À six pieds sept pouces, son moral aurait pu chuter de haut et finir dans ses talons, mais Aumont possède assez de solidité pour éviter cette avenue. En fait, il a abordé ce camp avec l’esprit plus léger grâce à son expérience.

« C’était un camp pendant lequel j’étais beaucoup moins stressé. Je ne me faisais pas d’attentes précises, j’avais simplement l’objectif de tout donner jour après jour. Je ne voulais pas me compliquer la vie. Je tenais à m’amuser et pousser à fond. Oui, tu dois avoir un but et une vision, mais si tu pousses trop, ça peut venir t’affecter. Tu vois plus chaque petit truc comme un échec quand ça ne va pas à ton goût. Je voulais plus laisser mes efforts s’exprimer sur le terrain », a dévoilé l’artilleur.

Cette différence était majeure pour lui, mais ce n’était pas la seule. Plus que jamais, les équipes élaborent la stratégie face aux frappeurs en fonction de statistiques poussées.

«Oh oui, il y a eu beaucoup de changements simplement si je compare de mon essai en 2018 avec les Tigers à celui de 2020 avec les Jays. L’augmentation est considérable. Les équipes compilent tellement de données. Tout est calculé dans une banque de données et tu piges là-dedans», a-t-il constaté.

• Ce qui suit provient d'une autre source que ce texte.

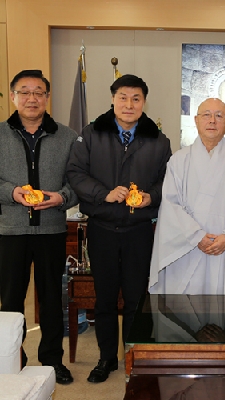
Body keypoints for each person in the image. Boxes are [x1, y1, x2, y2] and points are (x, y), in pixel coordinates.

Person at [67, 74, 171, 383]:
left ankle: (135, 355)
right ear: (113, 99)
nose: (129, 104)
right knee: (105, 299)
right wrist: (104, 193)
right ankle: (106, 359)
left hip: (139, 231)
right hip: (102, 229)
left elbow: (170, 180)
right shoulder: (91, 134)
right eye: (123, 97)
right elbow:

«L’important devient de bien réchauffer ses lancers pour arriver dans une situation du style : ce frappeur n’est pas capable de lancer une split finger ou un changement de vitesse comme je lance. Ça revient à bien exécuter ce lancer et il va probablement rater son coup. C’est tellement rendu technique. C’est next level, ça évolue extrêmement vite», a ajouté le colosse.

Possible que la saison écope?

Aumont aurait été prêt à s’habituer à cette réalité. Comme tous ses camarades de balle, il ne peut que s’accrocher à l’espoir que la saison régulière ne soit pas sacrifiée. Malheureusement, le rythme de propagation de la COVID-19 constaté aux États-Unis dans les derniers jours n’a rien de rassurant à cet effet.

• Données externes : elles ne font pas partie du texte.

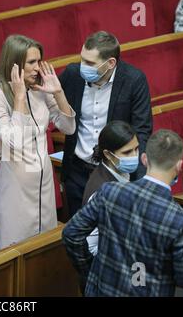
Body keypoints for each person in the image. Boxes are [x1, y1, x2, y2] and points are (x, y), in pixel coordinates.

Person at [62, 129, 183, 297]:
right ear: (179, 166)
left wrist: (92, 270)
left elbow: (70, 234)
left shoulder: (109, 191)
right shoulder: (181, 220)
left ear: (144, 159)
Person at [0, 35, 76, 251]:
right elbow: (15, 141)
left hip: (44, 182)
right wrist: (18, 98)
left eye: (39, 60)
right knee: (17, 254)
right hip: (16, 186)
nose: (38, 68)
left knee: (45, 252)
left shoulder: (40, 90)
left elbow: (68, 128)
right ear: (14, 64)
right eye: (32, 63)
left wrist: (58, 92)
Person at [58, 31, 152, 218]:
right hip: (77, 172)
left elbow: (142, 130)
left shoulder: (134, 80)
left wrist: (138, 179)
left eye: (90, 63)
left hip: (114, 172)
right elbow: (53, 107)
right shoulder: (72, 74)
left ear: (110, 63)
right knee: (81, 235)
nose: (83, 66)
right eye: (82, 59)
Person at [82, 121, 139, 257]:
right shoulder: (100, 191)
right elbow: (91, 247)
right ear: (108, 154)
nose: (134, 156)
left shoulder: (120, 171)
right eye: (127, 152)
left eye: (136, 149)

«La santé first, la saison viendra ensuite. Pour vrai, on ne connaît pas la suite des choses. Dans ma tête, je vais choisir la santé en premier et ça prendra le temps qu’il faut pour qu’on puisse apprécier des activités en famille. C’est plus important que de risquer des vies avec un tel virus. Quand on parle d’une pandémie qui provoque l’état d’urgence, il faut prendre ça au sérieux», a répondu le Québécois.

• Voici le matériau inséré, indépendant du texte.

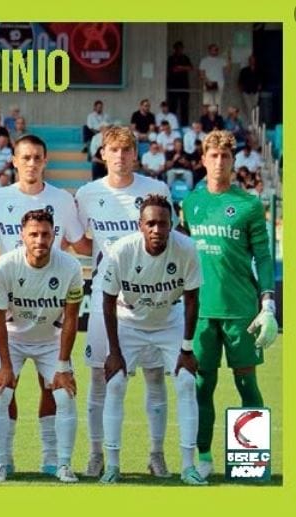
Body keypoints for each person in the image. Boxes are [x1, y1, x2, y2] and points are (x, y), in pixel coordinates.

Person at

Personne ne peut prédire le contexte qui régnera dans deux ou trois mois en Amérique du Nord, mais Aumont sait bien que cet obstacle pourrait mener à la fin de retour au Baseball majeur.

«Ça se peut... c’est possible, mais je suis en paix avec ce scénario. Je me suis amusé avec les Jays. Je n’ai aucun regret, je serais bien content et je ne ferais que passer à autre chose. La vie continuerait», a conclu Aumont qui tenait à prouver sa résilience à sa fille.